Work required:
An exact transcription of each entry below is required, without any pictures.
··· Data records ···
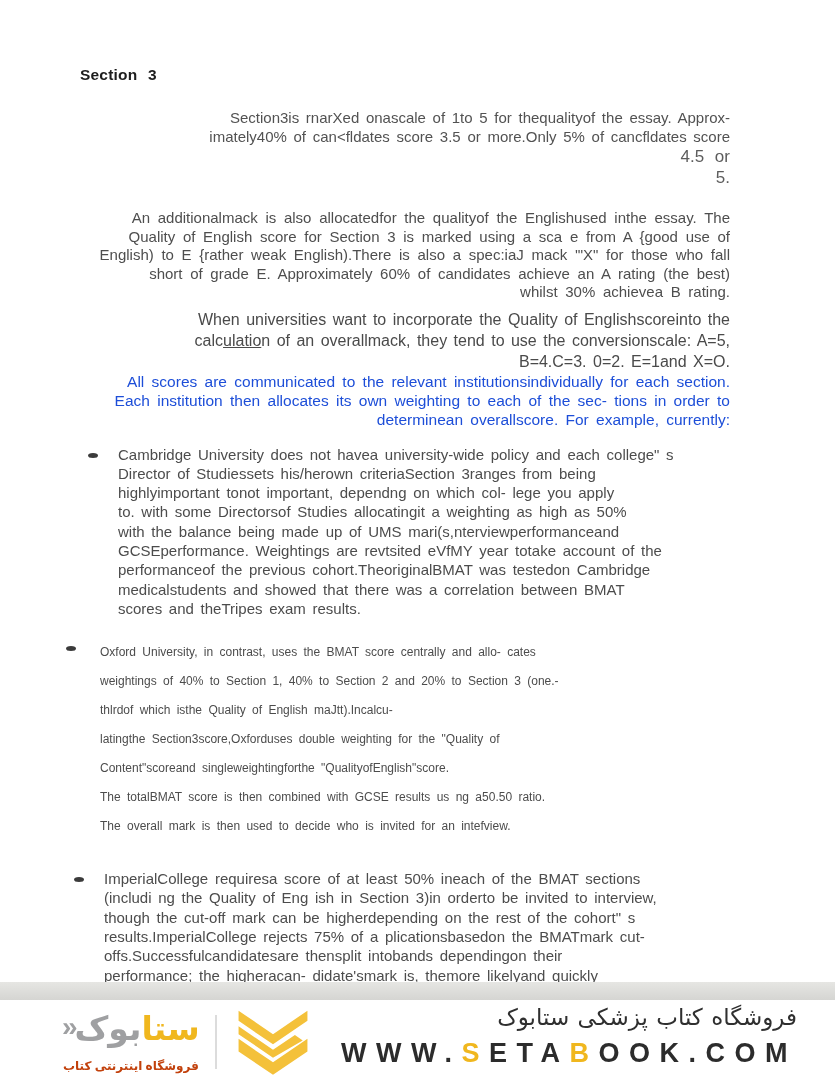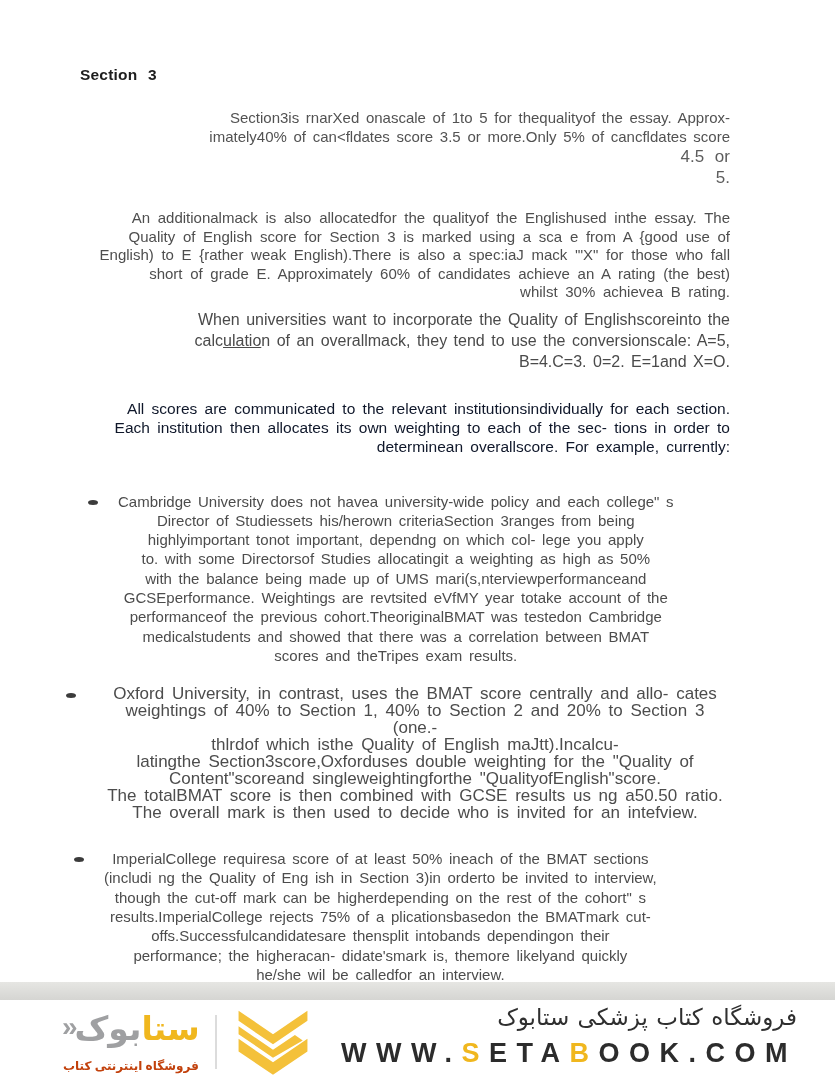--- a/index.html
+++ b/index.html
@@ -14,29 +14,29 @@
     color:#4c4c4c;
   }
   .h1{font-size:15.5px;font-weight:700;color:#1d1d1d;word-spacing:6px;letter-spacing:.2px;}
   .pre{white-space:pre-line;text-align:right;}
   .p1{margin-top:24px;font-size:15px;line-height:19px;word-spacing:2.5px;color:#525252;}
   .p1tail{font-size:17px;line-height:21px;color:#5c5c5c;word-spacing:6px;}
   .p2{margin-top:21px;font-size:15px;line-height:18.5px;word-spacing:3.5px;color:#4e4e4e;}
   .p3{margin-top:7px;font-size:16px;line-height:21px;word-spacing:2px;color:#4a4a4a;}
   .p3 .u{text-decoration:underline;}
   .h2{margin-top:30px;font-size:15.5px;font-weight:700;color:#1d1d1d;word-spacing:4px;}
-  .p4{margin-top:27px;font-size:15.5px;line-height:19px;word-spacing:3px;color:#0f172a;}
-  ul.bullets{list-style:none;margin:36px 0 0 0;padding:0;text-align:center;}
+  .p4{font-size:15.5px;line-height:19px;word-spacing:3px;color:#1d4ed8;}
+  ul.bullets{list-style:none;margin:16px 0 0 0;padding:0;}
   ul.bullets li{display:flex;align-items:flex-start;}
   .dot{flex:0 0 auto;width:10px;height:5px;border-radius:50%;background:#3b3b3b;margin-top:8px;}
   .btext{white-space:pre-line;}
   li.b1{margin-left:8px;}
   li.b1 .btext{margin-left:20px;font-size:15px;line-height:19.3px;word-spacing:2.5px;}
   li.b2{margin-top:20px;margin-left:-14px;}
-  li.b2 .btext{margin-left:24px;font-size:17px;line-height:17px;word-spacing:3px;}
+  li.b2 .btext{margin-left:24px;font-size:12px;line-height:29px;word-spacing:3px;}
   li.b3{margin-top:28px;margin-left:-6px;}
   li.b3 .btext{margin-left:20px;font-size:15px;line-height:19.3px;word-spacing:2.5px;}
   
   .footer-bar{
     position:absolute;left:0;top:982px;width:835px;height:18px;
     background:linear-gradient(#e6e6e3,#d5d5d2);
   }
   .footer{position:absolute;left:0;top:1000px;width:835px;height:80px;background:#ffffff;}
   .logo{position:absolute;left:62px;top:6px;display:flex;align-items:center;cursor:pointer;}
   .wordmark-block{display:flex;flex-direction:column;align-items:center;}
···
Task result:
--- a/index.html
+++ b/index.html
@@ -14,29 +14,29 @@
     color:#4c4c4c;
   }
   .h1{font-size:15.5px;font-weight:700;color:#1d1d1d;word-spacing:6px;letter-spacing:.2px;}
   .pre{white-space:pre-line;text-align:right;}
   .p1{margin-top:24px;font-size:15px;line-height:19px;word-spacing:2.5px;color:#525252;}
   .p1tail{font-size:17px;line-height:21px;color:#5c5c5c;word-spacing:6px;}
   .p2{margin-top:21px;font-size:15px;line-height:18.5px;word-spacing:3.5px;color:#4e4e4e;}
   .p3{margin-top:7px;font-size:16px;line-height:21px;word-spacing:2px;color:#4a4a4a;}
   .p3 .u{text-decoration:underline;}
   .h2{margin-top:30px;font-size:15.5px;font-weight:700;color:#1d1d1d;word-spacing:4px;}
-  .p4{margin-top:27px;font-size:15.5px;line-height:19px;word-spacing:3px;color:#0f172a;}
-  ul.bullets{list-style:none;margin:36px 0 0 0;padding:0;text-align:center;}
+  .p4{font-size:15.5px;line-height:19px;word-spacing:3px;color:#1d4ed8;}
+  ul.bullets{list-style:none;margin:16px 0 0 0;padding:0;}
   ul.bullets li{display:flex;align-items:flex-start;}
   .dot{flex:0 0 auto;width:10px;height:5px;border-radius:50%;background:#3b3b3b;margin-top:8px;}
   .btext{white-space:pre-line;}
   li.b1{margin-left:8px;}
   li.b1 .btext{margin-left:20px;font-size:15px;line-height:19.3px;word-spacing:2.5px;}
   li.b2{margin-top:20px;margin-left:-14px;}
-  li.b2 .btext{margin-left:24px;font-size:17px;line-height:17px;word-spacing:3px;}
+  li.b2 .btext{margin-left:24px;font-size:12px;line-height:29px;word-spacing:3px;}
   li.b3{margin-top:28px;margin-left:-6px;}
   li.b3 .btext{margin-left:20px;font-size:15px;line-height:19.3px;word-spacing:2.5px;}
   
   .footer-bar{
     position:absolute;left:0;top:982px;width:835px;height:18px;
     background:linear-gradient(#e6e6e3,#d5d5d2);
   }
   .footer{position:absolute;left:0;top:1000px;width:835px;height:80px;background:#ffffff;}
   .logo{position:absolute;left:62px;top:6px;display:flex;align-items:center;cursor:pointer;}
   .wordmark-block{display:flex;flex-direction:column;align-items:center;}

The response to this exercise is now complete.